For whatever reason, Clinton and Pelosi have a strained relationship. On the surface it strikes me as Pelosi having a beef with Clinton rather than vice versa.
Maybe there's a reason. Maybe Clinton didn’t pay the expected homage to Speaker Pelosi when the California Democrat took the gavel.
I don’t see this in terms of a rivalry between two strong personalities in the party; both would publicly say there’s room for each of them.
This is something else. And that something else cost Clinton dearly.
From keeping superdelegates from endorsing her, to helping lobby key activists against climbing aboard the Clinton inevitability train, the rise of Nancy Pelosi played a much greater role in the eventual defeat of Clinton than one could have imagined.
Finally, no “coulda, shoulda, woulda” analysis would be complete without addressing Clinton's strained relationship with the media.

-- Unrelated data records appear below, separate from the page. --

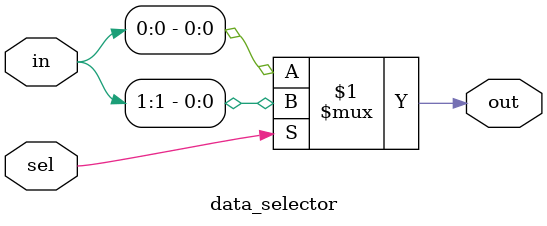
<source format=v>
module data_selector (
    input sel,
    input [1:0] in,
    output out
);
    assign out = sel ? in[1] : in[0];
endmodule
</source>
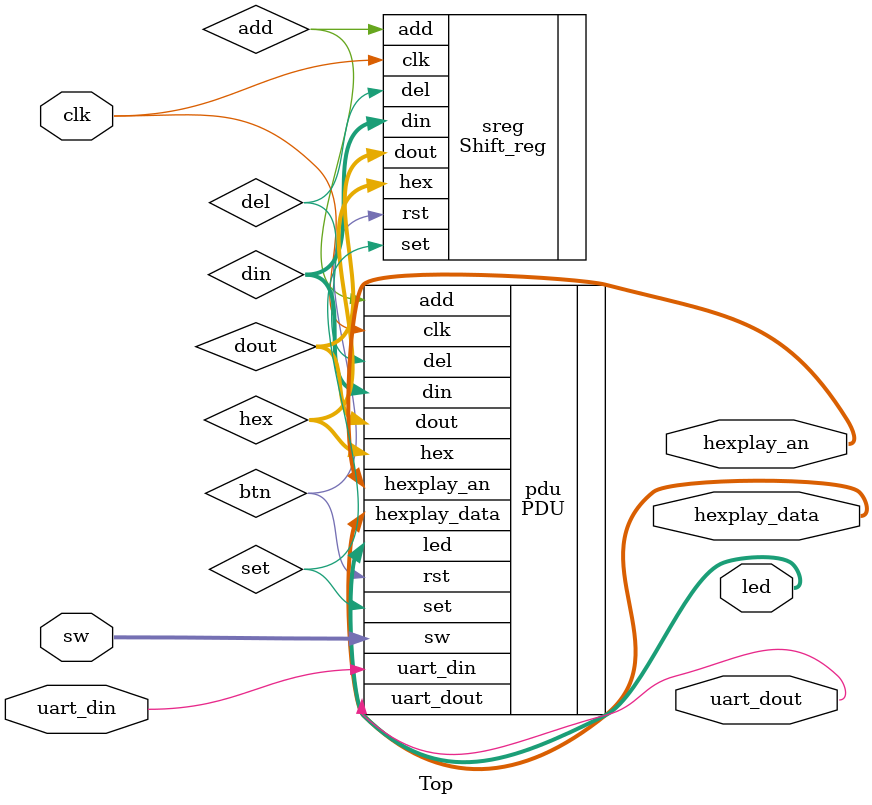
<source format=v>
`timescale 1ns / 1ps
/* 
 *   Author: wintermelon
 *   Last update: 2023.04.07
 */

module Top(
    input clk,	// system clock

    // Input: buttons and switches
    input [7:0] sw,	// sw7-0

    // Output: leds and segments	
    output [7:0] led,	            // led7-0
    output [2:0] hexplay_an,		// hexplay_an
    output [3:0] hexplay_data,		// hexplay_data

    // Uart: data transmission
    input uart_din,          // uart_tx
    output uart_dout        // uart_rx
);

    wire [31:0] dout, din;
    wire [3:0] hex;
    wire del, add, set;


    // PDU
    PDU pdu(
        .clk(clk),	
        .rst(btn),  

        // Input: buttons and switches
        .sw(sw),	

        // Output: leds and segments	
        .led(led),	            
        .hexplay_an(hexplay_an),		
        .hexplay_data(hexplay_data),	

        // Uart: data transmission
        .uart_din(uart_din),         
        .uart_dout(uart_dout),        

        // I/O bus:
        .dout(dout),
        .din(din),
        .hex(hex),
        
        // Control signals
        .add(add),          		
        .del(del),     
        .set(set)
    );

    // Shift register
    Shift_reg sreg(
        .clk(clk),	
        .rst(btn),       

        // I/O bus:
        .dout(dout),
        .din(din),
        .hex(hex),
        
        // Control signals
        .add(add),          		
        .del(del),     
        .set(set)
    );

endmodule

</source>
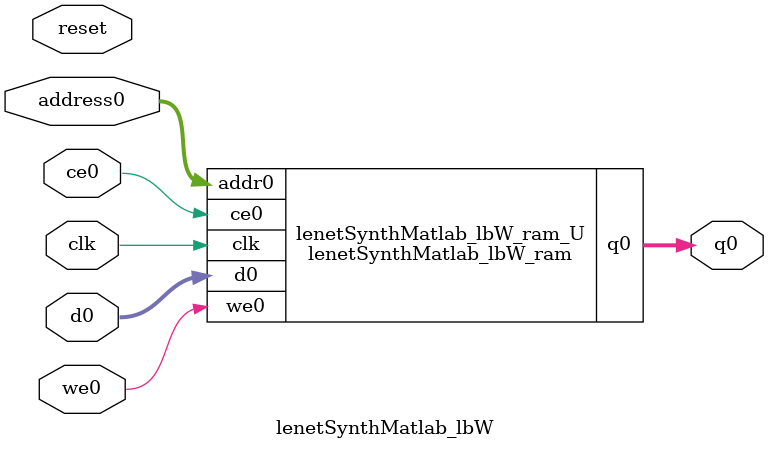
<source format=v>

`timescale 1 ns / 1 ps
module lenetSynthMatlab_lbW_ram (addr0, ce0, d0, we0, q0,  clk);

parameter DWIDTH = 32;
parameter AWIDTH = 5;
parameter MEM_SIZE = 30;

input[AWIDTH-1:0] addr0;
input ce0;
input[DWIDTH-1:0] d0;
input we0;
output reg[DWIDTH-1:0] q0;
input clk;

(* ram_style = "distributed" *)reg [DWIDTH-1:0] ram[0:MEM_SIZE-1];




always @(posedge clk)  
begin 
    if (ce0) 
    begin
        if (we0) 
        begin 
            ram[addr0] <= d0; 
            q0 <= d0;
        end 
        else 
            q0 <= ram[addr0];
    end
end


endmodule


`timescale 1 ns / 1 ps
module lenetSynthMatlab_lbW(
    reset,
    clk,
    address0,
    ce0,
    we0,
    d0,
    q0);

parameter DataWidth = 32'd32;
parameter AddressRange = 32'd30;
parameter AddressWidth = 32'd5;
input reset;
input clk;
input[AddressWidth - 1:0] address0;
input ce0;
input we0;
input[DataWidth - 1:0] d0;
output[DataWidth - 1:0] q0;



lenetSynthMatlab_lbW_ram lenetSynthMatlab_lbW_ram_U(
    .clk( clk ),
    .addr0( address0 ),
    .ce0( ce0 ),
    .we0( we0 ),
    .d0( d0 ),
    .q0( q0 ));

endmodule


</source>
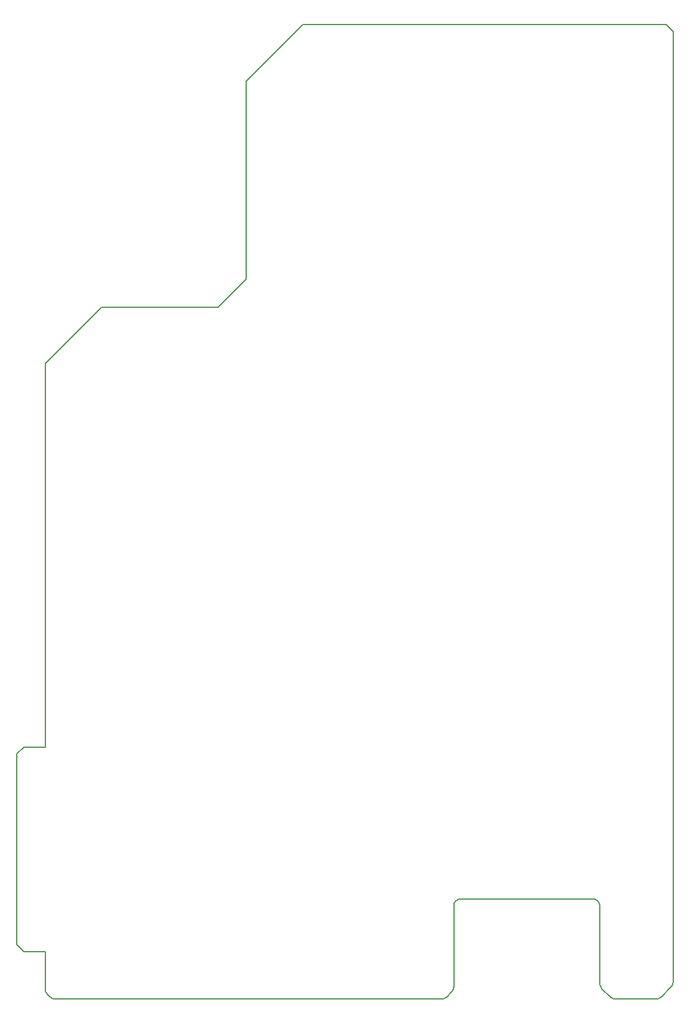
<source format=gm1>
G04 #@! TF.GenerationSoftware,KiCad,Pcbnew,8.0.5*
G04 #@! TF.CreationDate,2025-01-09T14:19:17-04:00*
G04 #@! TF.ProjectId,RAMEXB_V22_Github,52414d45-5842-45f5-9632-325f47697468,rev?*
G04 #@! TF.SameCoordinates,Original*
G04 #@! TF.FileFunction,Profile,NP*
%FSLAX46Y46*%
G04 Gerber Fmt 4.6, Leading zero omitted, Abs format (unit mm)*
G04 Created by KiCad (PCBNEW 8.0.5) date 2025-01-09 14:19:17*
%MOMM*%
%LPD*%
G01*
G04 APERTURE LIST*
G04 #@! TA.AperFunction,Profile*
%ADD10C,0.150000*%
G04 #@! TD*
G04 APERTURE END LIST*
D10*
X165500000Y-55000000D02*
X157500000Y-63000000D01*
X214392893Y-152707107D02*
G75*
G02*
X213685786Y-152999990I-707093J707107D01*
G01*
X246207107Y-151292893D02*
X244792893Y-152707107D01*
X246500000Y-150585786D02*
X246500000Y-15980000D01*
X244792893Y-152707107D02*
G75*
G02*
X244085786Y-152999990I-707093J707107D01*
G01*
X182000000Y-55000000D02*
X165500000Y-55000000D01*
X157500000Y-146300000D02*
X157500000Y-151585786D01*
X213685786Y-153000000D02*
X158914214Y-153000000D01*
X186000000Y-22980000D02*
X186000000Y-51000000D01*
X246500000Y-15980000D02*
X245500000Y-14980000D01*
X238314214Y-153000000D02*
G75*
G02*
X237607100Y-152707114I-14J1000000D01*
G01*
X157500000Y-146300000D02*
X154500000Y-146300000D01*
X158914214Y-153000000D02*
G75*
G02*
X158207121Y-152707093I-14J999900D01*
G01*
X157500000Y-117290000D02*
X154500000Y-117290000D01*
X157792893Y-152292893D02*
X158207107Y-152707107D01*
X236392893Y-151492893D02*
G75*
G02*
X236100039Y-150785786I707207J707093D01*
G01*
X235100000Y-138800000D02*
G75*
G02*
X236100000Y-139800000I0J-1000000D01*
G01*
X215400000Y-139800000D02*
X215400000Y-151285786D01*
X154500000Y-117290000D02*
X153500000Y-118290000D01*
X154500000Y-146300000D02*
X153500000Y-145300000D01*
X153500000Y-145300000D02*
X153500000Y-118290000D01*
X246500000Y-150585786D02*
G75*
G02*
X246207114Y-151292900I-1000000J-14D01*
G01*
X215400000Y-139800000D02*
G75*
G02*
X216400000Y-138800000I1000000J0D01*
G01*
X215400000Y-151285786D02*
G75*
G02*
X215107114Y-151992900I-1000000J-14D01*
G01*
X245500000Y-14980000D02*
X194000000Y-14990000D01*
X157792893Y-152292893D02*
G75*
G02*
X157500010Y-151585786I707107J707093D01*
G01*
X235100000Y-138800000D02*
X216400000Y-138800000D01*
X215107107Y-151992893D02*
X214392893Y-152707107D01*
X182000000Y-55000000D02*
X186000000Y-51000000D01*
X244085786Y-153000000D02*
X238314214Y-153000000D01*
X157500000Y-117290000D02*
X157500000Y-95500000D01*
X237607107Y-152707107D02*
X236392893Y-151492893D01*
X157500000Y-95500000D02*
X157500000Y-63000000D01*
X236100000Y-150785786D02*
X236100000Y-139800000D01*
X186000000Y-22980000D02*
X194000000Y-14990000D01*
M02*

</source>
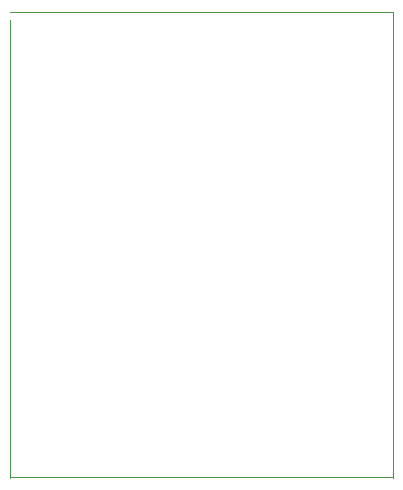
<source format=gbr>
G04 #@! TF.FileFunction,Profile,NP*
%FSLAX46Y46*%
G04 Gerber Fmt 4.6, Leading zero omitted, Abs format (unit mm)*
G04 Created by KiCad (PCBNEW (2015-06-25 BZR 5821)-product) date Tue 19 Apr 2016 11:43:48 CEST*
%MOMM*%
G01*
G04 APERTURE LIST*
%ADD10C,0.100000*%
G04 APERTURE END LIST*
D10*
X142240000Y-101600000D02*
X109855000Y-101600000D01*
X142250000Y-141000000D02*
X142240000Y-101600000D01*
X109855000Y-140970000D02*
X142240000Y-140970000D01*
X109855000Y-102265000D02*
X109855000Y-141000000D01*
M02*

</source>
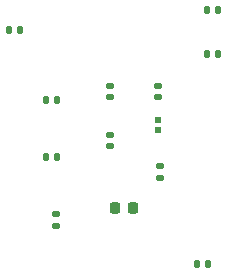
<source format=gbp>
G04 #@! TF.GenerationSoftware,KiCad,Pcbnew,8.0.4*
G04 #@! TF.CreationDate,2024-10-08T15:05:26-04:00*
G04 #@! TF.ProjectId,FULL BOARD,46554c4c-2042-44f4-9152-442e6b696361,rev?*
G04 #@! TF.SameCoordinates,Original*
G04 #@! TF.FileFunction,Paste,Bot*
G04 #@! TF.FilePolarity,Positive*
%FSLAX46Y46*%
G04 Gerber Fmt 4.6, Leading zero omitted, Abs format (unit mm)*
G04 Created by KiCad (PCBNEW 8.0.4) date 2024-10-08 15:05:26*
%MOMM*%
%LPD*%
G01*
G04 APERTURE LIST*
G04 Aperture macros list*
%AMRoundRect*
0 Rectangle with rounded corners*
0 $1 Rounding radius*
0 $2 $3 $4 $5 $6 $7 $8 $9 X,Y pos of 4 corners*
0 Add a 4 corners polygon primitive as box body*
4,1,4,$2,$3,$4,$5,$6,$7,$8,$9,$2,$3,0*
0 Add four circle primitives for the rounded corners*
1,1,$1+$1,$2,$3*
1,1,$1+$1,$4,$5*
1,1,$1+$1,$6,$7*
1,1,$1+$1,$8,$9*
0 Add four rect primitives between the rounded corners*
20,1,$1+$1,$2,$3,$4,$5,0*
20,1,$1+$1,$4,$5,$6,$7,0*
20,1,$1+$1,$6,$7,$8,$9,0*
20,1,$1+$1,$8,$9,$2,$3,0*%
G04 Aperture macros list end*
%ADD10RoundRect,0.140000X-0.140000X-0.170000X0.140000X-0.170000X0.140000X0.170000X-0.140000X0.170000X0*%
%ADD11RoundRect,0.140000X0.140000X0.170000X-0.140000X0.170000X-0.140000X-0.170000X0.140000X-0.170000X0*%
%ADD12RoundRect,0.225000X0.225000X0.250000X-0.225000X0.250000X-0.225000X-0.250000X0.225000X-0.250000X0*%
%ADD13R,0.600000X0.540000*%
%ADD14RoundRect,0.140000X0.170000X-0.140000X0.170000X0.140000X-0.170000X0.140000X-0.170000X-0.140000X0*%
%ADD15RoundRect,0.140000X-0.170000X0.140000X-0.170000X-0.140000X0.170000X-0.140000X0.170000X0.140000X0*%
G04 APERTURE END LIST*
D10*
X182949000Y-97987800D03*
X183909000Y-97987800D03*
X182949000Y-94254000D03*
X183909000Y-94254000D03*
D11*
X183020000Y-115717000D03*
X182060000Y-115717000D03*
D12*
X176670000Y-111018000D03*
X175120000Y-111018000D03*
D11*
X170264000Y-106700000D03*
X169304000Y-106700000D03*
D13*
X178803600Y-103499400D03*
X178803600Y-104363400D03*
D14*
X178801000Y-101592000D03*
X178801000Y-100632000D03*
D10*
X169304000Y-101848600D03*
X170264000Y-101848600D03*
D14*
X174765000Y-101592000D03*
X174765000Y-100632000D03*
D10*
X166157000Y-95905000D03*
X167117000Y-95905000D03*
D15*
X174765000Y-104795000D03*
X174765000Y-105755000D03*
X178956000Y-107462000D03*
X178956000Y-108422000D03*
D14*
X170193000Y-112486000D03*
X170193000Y-111526000D03*
M02*

</source>
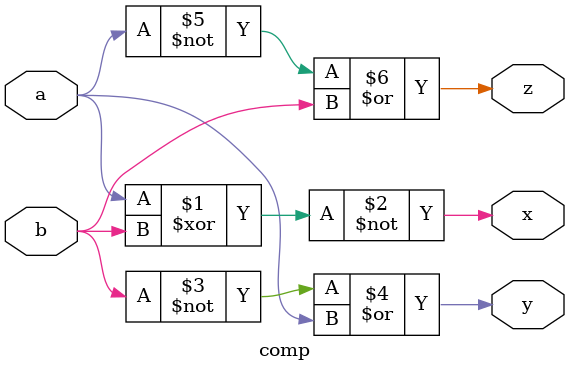
<source format=v>
`timescale 1ns / 1ps
module comparator(input a,b, output x,y,z);
comp comp(a,b,x,y,z);
endmodule

module comp(input a,b, output x,y,z);
assign x=~(a^b);
assign y=~(b)|a;
assign z=~(a)|b;
endmodule

</source>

The distrust Clinton has for the media dates back to the ’92 campaign. She has simply never liked us.
Campaign bubble
If any of us were the subject of so many investigative and innuendo pieces over the course of a decade, perhaps we’d have the same contempt. However I’d argue her contempt for the press was passed down to her campaign staff leading to a bubble being erected around her camp.
This did nothing to allow Clinton to break out of the controlling, cautious and impersonal stereotype.
Imagine if she launched her campaign with a promise of media access and openness that was akin to what John McCain did. It would have forced Obama to do the same.
One of the under-written stories of this campaign is the lack of access to Obama. But because access to Clinton was even harder to come by, it never became an issue.
Openness to the media might have gone a long way to thaw some of those negative stereotypes.
Clinton supporters may read that last statement and say, “Aha! See, there is your evidence of anti-Clinton bias!”
But it is not bias, it is reality. She can’t expect the media to change its narrative of her if she doesn’t give them an alternative.
By staying inaccessible, by running for Bill Clinton’s third term, by keeping her tax returns and the donors to her husband’s library secret, her actions only fed preconceived notions. It was in her power to change this relationship with the media yet she chose not to.
So a summary of Hillary Clinton’s “coulda, shoulda, wouldas?”
• She shoulda run as a woman from the beginning;
• She shoulda gotten over her disdain for the media;
• She shoulda played the inside game a lot better post '04;
• She shoulda made sure she had more advocates at the DNC;
• She shoulda built a stronger relationship with Nancy Pelosi.
Had she done these "shouldas" she "coulda" been a movement and "woulda" been the Democratic nominee.